Amusingly, if you look at the talk section [1] of the Wikipedia article on the Spanish flu, some folks really (suddenly, recently, completely by coincidence) want to call it the 1918 flu.
> To maintain morale, World War I censors minimized early reports of illness and mortality in Germany, the United Kingdom, France, and the United States. Papers were free to report the epidemic's effects in neutral Spain, such as the grave illness of King Alfonso XIII, and these stories created a false impression of Spain as especially hard hit. This gave rise to the pandemic's nickname, "Spanish flu". Historical and epidemiological data are inadequate to identify with certainty the pandemic's geographic origin, with varying views as to the origin.
It's not like we call syphilis "French pox" any more.
There are two separate issues here: Place-based names cause a stigma (an issue for new diseases, less so for historical ones) and that "Spanish flu" is actually completely wrong on the origins of that specific disease.
It was a global pandemic that didn't even start in Spain. We happen to be paying a lot of attention to it because it's the last really global pandemic of similar severity/spread to the COVID-19 outbreak. The increased attention to this little bit of history has us asking whether we should correct the inaccuracy in its name.
That isn't what I was asking. I asked, why now. What about this instance in time has prompted this? Also, I was talking about Wikipedia. Please do not move the goalposts on me.
I guess the Socratic method isn't going to work here.
Bluntly put, some folks are full Ministry-of-Truthing away at Wikipedia to help justify their attempts at erasure of the "Wuhan flu," China connection. That's why it is happening now. "See, we don't call it the 'Spanish flu,' so why should we call it ..."
"Spanish" Flu is not derogatory when used in the context of explaining the Spanish press were progressive and free to report on their surroundings without gov oppression.
Unlike the rest of world, who were covering up their military losses due to illness.
I don't know, now seems like a great time to point fingers at the small percentage of the Chinese population that is obsessed with eating weird shit like pangolin(probably the same people who are driving certain African wildlife extinct as well). Or that the authoritarian government cover up of the virus helped take it from a local emergency to a global pandemic.
No one has any issues saying that the US bungled the early stages of response for coronavirus.
On our priority list, containing the virus is way higher than making sure China takes responsibility (how is this even a debate?), but the US Executive branch leader (and everyone who follows that lead) has a major priority inversion.
The virus will be contained at some point, and then we can talk about responsibility. If China's policy on wildlife led to this pandemic, then they absolutely deserve to be shamed into changing their policies (permanently this time). They knew better.
Let's not give racists any opportunities here.
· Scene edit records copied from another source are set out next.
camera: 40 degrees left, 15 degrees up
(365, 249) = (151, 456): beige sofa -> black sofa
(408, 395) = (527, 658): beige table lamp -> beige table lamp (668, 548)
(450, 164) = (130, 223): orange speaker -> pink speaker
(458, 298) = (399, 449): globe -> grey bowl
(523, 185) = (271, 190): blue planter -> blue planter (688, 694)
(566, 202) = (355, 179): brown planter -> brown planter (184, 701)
Calling it China virus or similar does exactly that, while confusing people with yet another name for this virus.
The Chinese government needs to be called out, but specifically and unambiguously the government.
The government can only do so much to change culture, though, right?
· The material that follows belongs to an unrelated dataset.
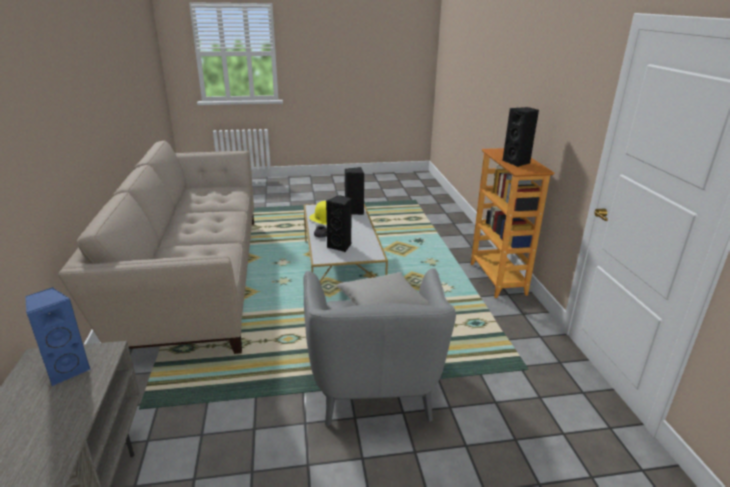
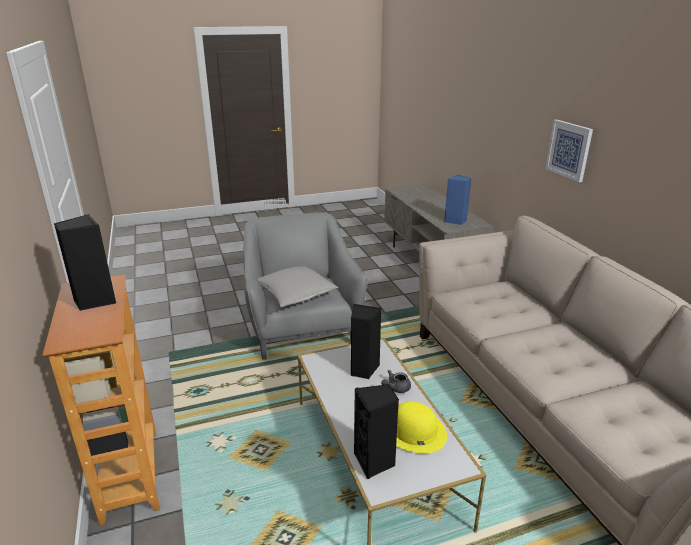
camera: 170 degrees right, 0 degrees up
(36, 146) = (569, 150): none -> picture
It needs to be made unambiguously clear that you do not eat or recreationally touch bat or pangolin. Government needs to outlaw it yes, and culture also need to shun it.
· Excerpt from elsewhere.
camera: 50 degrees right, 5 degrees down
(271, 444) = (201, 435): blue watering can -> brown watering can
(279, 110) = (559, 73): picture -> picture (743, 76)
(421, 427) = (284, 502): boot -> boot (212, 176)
As another example the Chinese slaughter of endangered species and sharks is a failure of both government and culture. I'm not sure there is a totally PC way to express that.
All of this is done by a small percent of people but they need to be educated or shamed into compliance. We don't have to allow bad behavior because it could be un-PC to call it out.
Yes, that's true. There is a cultural element that is to blame as well. My point is that the term "China virus" is not the right way to place blame where blame is due. There will be a lot of collateral damage if it becomes popular.